A l’arrivée devant son dressing, Fred opta pour du sombre et une cravate du même effet, il avait trouvé l’information en fouinant sur la toile. Sacoche, casque, blouson et un dernier baiser à Francesco et il était déjà sur le boulevard Carnot en direction du port. La journée s’annonçait belle, tout au moins côté ciel, se disait Fred en roulant presqu’au pas, ce qui lui permit certainement de sentir les vibrations de son téléphone. Numéro inconnu.
« Fred Ségur, bonjour ! ».
« Bonjour Monsieur Ségur, ouvrez bien vos yeux et vos oreilles ce soir, et ce ne sont pas des Parisiens qui vous seront très utiles dans cette affaire. » La même voix que la dernière fois , se dit Fred qui répondit du tac à tac : « Je ne compte pas sur eux, ni sur personne d’ailleurs mais je vous remercie de votre aide. » Il était content de sa phrase.
« Vous êtes la personne idéale pour stopper tout ça. Et, ne me remerciez pas Monsieur Ségur, vous ne me connaissez pas, et si vous me connaissiez, vous ne remercierez peut-être pas. » Cette phrase marqua la fin de la conversation, encore sous les 20 secondes, donc totalement intraçable.
Fred décida de garder ce nouveau coup de fil pour lui et repartit en direction du commissariat.

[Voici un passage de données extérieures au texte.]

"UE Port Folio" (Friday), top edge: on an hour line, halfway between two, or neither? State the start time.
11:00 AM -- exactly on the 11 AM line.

Les médias étaient toujours bien présents avec deux camions-régies installés devant l’entrée annexe du commissariat mais la horde ne se reforma pas à l’arrivée de Fred. Marie et Jeff étaient déjà en place. « Un café, Fred ? » Offrit Céline.
« Volontiers, et rejoignez-moi dans mon bureau. » répondit Fred, ouvrant sa porte vitrée en déposant casque et blouson sur son porte-manteau. « Voilà Chef, un noir serré sans sucre. » « Humm, merci bella. » Fred demanda à Jeff de fermer la porte et leur raconta le nouveau coup de fil : « On garde ça pour nous et pour le patron, je n’en parle pas aux experts, on ne dit rien à personne ok ? » s’assura-t-il
« Ok boss ! » répondirent les deux adjoints au garde-à-vous. Juste à temps pensa Fred en voyant rentrer les trois experts par la grande porte du commissariat et se diriger vers son bureau.
« Bonjour à toutes et tous » entonna chaleureusement Nicolas. Et, chacun y alla de sa poignée de mains ou de sa bise. « Nous avons travaillé sur nos deux suspects mais sans grand succès. Nous les avons placés sous écoute et sous surveillance depuis hier soir mais, rien depuis. » Les nouvelles avaient été données par la jeune femme du trio, Marine, que Fred semblait découvrir pour la première fois après l’avoir pourtant déjà vue, la veille.